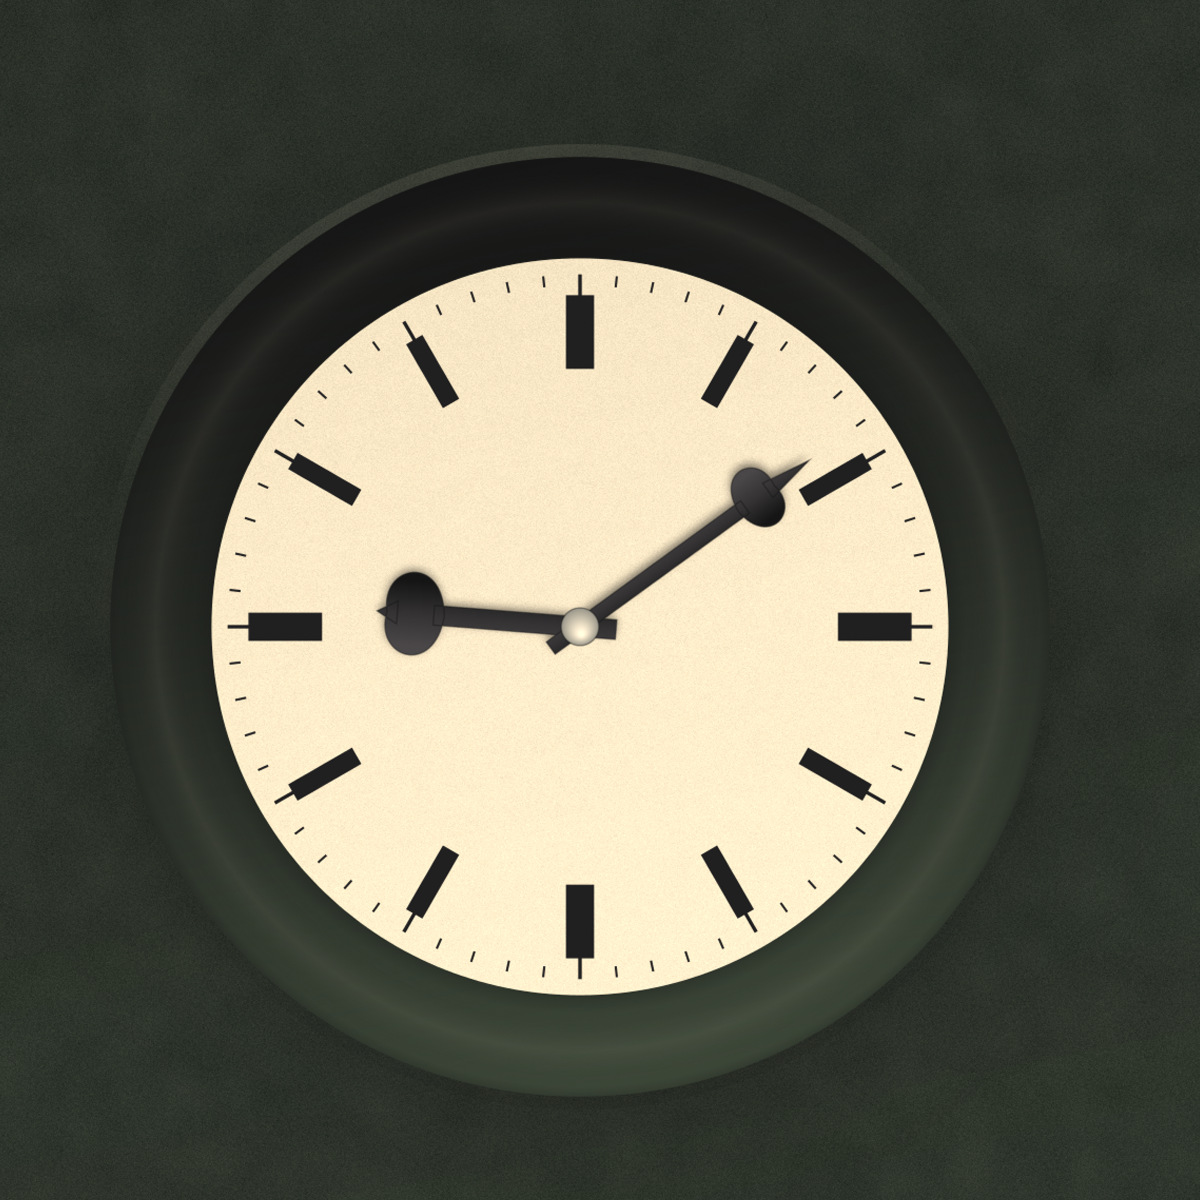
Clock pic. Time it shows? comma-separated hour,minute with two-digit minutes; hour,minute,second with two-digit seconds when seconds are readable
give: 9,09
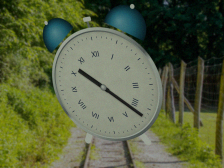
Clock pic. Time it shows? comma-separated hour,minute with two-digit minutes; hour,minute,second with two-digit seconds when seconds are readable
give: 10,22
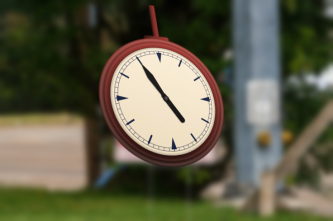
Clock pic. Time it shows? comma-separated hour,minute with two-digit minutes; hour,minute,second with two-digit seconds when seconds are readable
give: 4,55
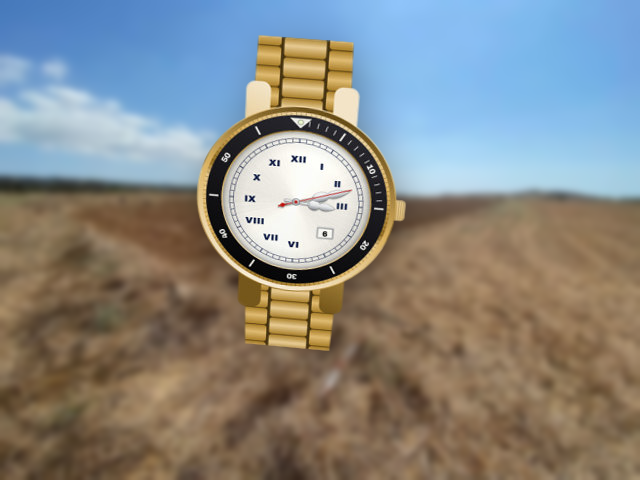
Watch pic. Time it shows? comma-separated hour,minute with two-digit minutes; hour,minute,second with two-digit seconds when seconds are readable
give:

***

Written problem
Convert every line of the records above into a numbered list, skipping blank lines and omitting the pictures.

Result of this task
1. Clock pic. Time it shows? comma-separated hour,minute with two-digit minutes; hour,minute,second with two-digit seconds when seconds are readable
2. give: 9,09
3. Clock pic. Time it shows? comma-separated hour,minute with two-digit minutes; hour,minute,second with two-digit seconds when seconds are readable
4. give: 10,22
5. Clock pic. Time it shows? comma-separated hour,minute with two-digit minutes; hour,minute,second with two-digit seconds when seconds are readable
6. give: 4,55
7. Watch pic. Time it shows? comma-separated hour,minute with two-digit minutes; hour,minute,second with two-digit seconds when seconds are readable
8. give:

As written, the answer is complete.